A 137 kg horizontal platform is a uniform disk of radius 1.53 m and can rotate about the vertical axis through its center. A 68.7 kg person stands on the platform at a distance of 1.19 m from the center, and a 25.9 kg dog sits on the platform near the person 1.45 m from the center.
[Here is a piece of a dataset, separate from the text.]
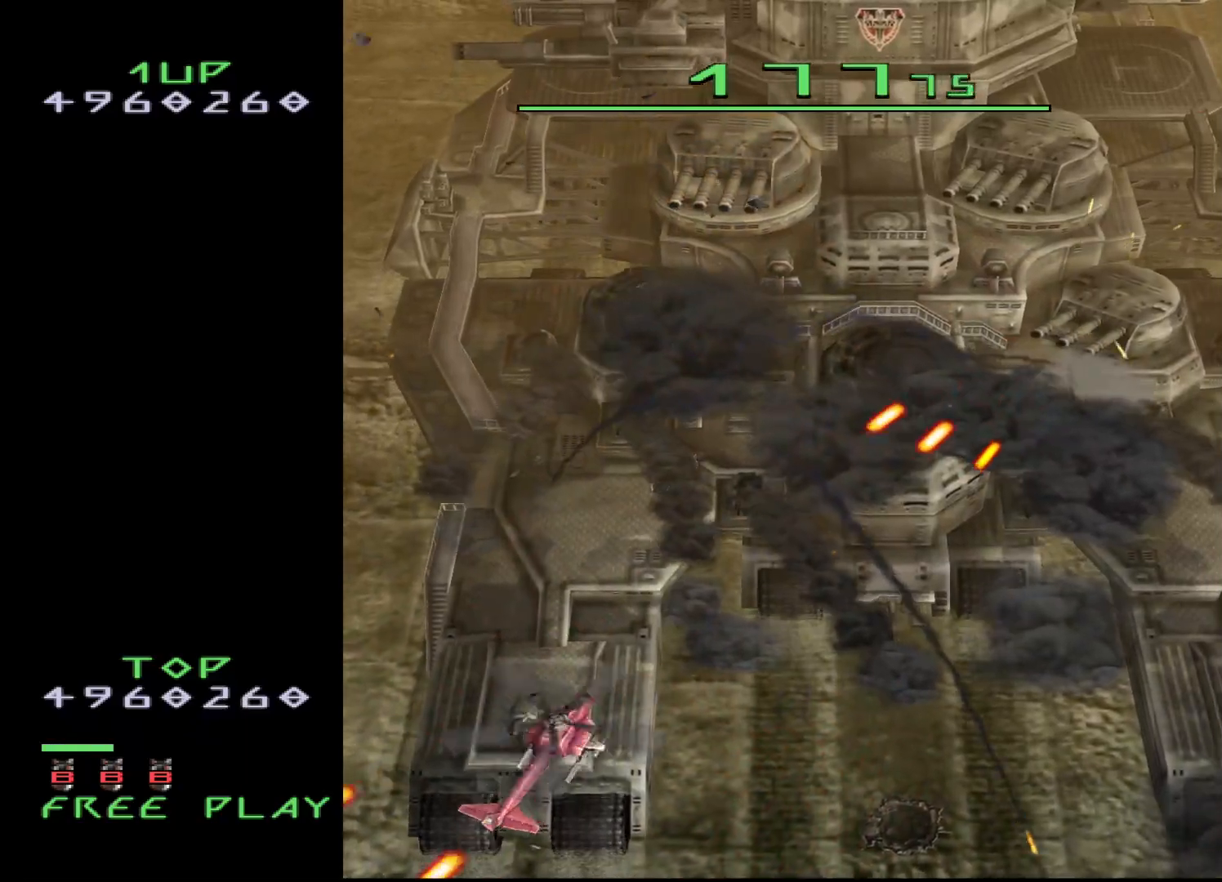
{"buttons": ["DPAD_RIGHT"], "events": [[133, "DPAD_RIGHT", "up"], [217, "DPAD_RIGHT", "down"], [267, "DPAD_DOWN", "up"]]}
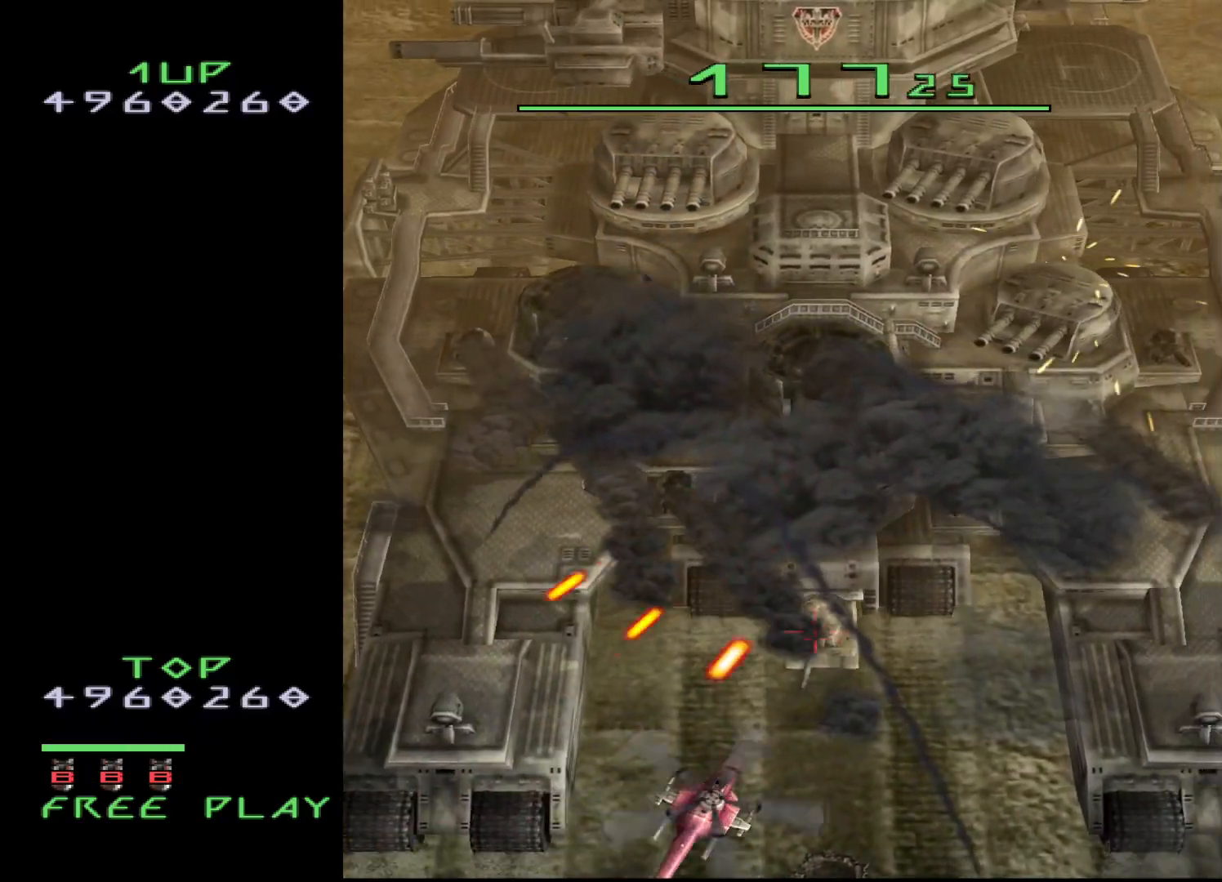
{"buttons": ["CROSS", "DPAD_DOWN"], "events": [[50, "DPAD_RIGHT", "up"], [150, "DPAD_UP", "down"], [350, "DPAD_UP", "up"], [417, "DPAD_DOWN", "down"], [433, "CROSS", "down"]]}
Find the moment of inertia of this system, consisting of the platform and its population, with respect to the axis.

Answer 1

The moment of inertia is
`I= 312.09 \ kg \cdot m^2`

Step-by-step explanation:

From the question we are told that

The mass of the platform is m = 137 kg

The radius is r = 1.53 m

The mass of the person is
`m_p = 68.7 \ kg`

The distance of the person from the center is
`d_c =1.19 \ m`

The mass of the dog is
`m_d = 25.9 \ kg`

The distance of the dog from the person
`d_d = 1.45 \ m`

Generally the moment of inertia of the system is mathematically represented as

`I = I_1 + I_2 + I_3`

Where
`I_1` is the moment of inertia of the platform which mathematically represented as

`I_1 = (m * r^2)/(2)`

substituting values

`I_1 = ( 137 * (1.53)^2)/(2)`

`I_1 = 160.35 \ kg\cdot m^2`

Also
`I_2` is the moment of inertia of the person about the axis which is mathematically represented as

`I_2 = m_p * d_c^2`

substituting values

`I_2 = 68.7 * 1.19^2`

`I_2 = 97.29 \ kg \cdot m^2`

Also
`I_3` is the moment of inertia of the dog about the axis which is mathematically represented as

`I_3 = m_d * d_d^2`

substituting values

`I_3 = 25.9 * 1.45^2`

`I_3 = 54.45 \ kg \cdot m^2`

Thus

`I= 160.35 + 97.29 + 54.45`

`I= 312.09 \ kg \cdot m^2`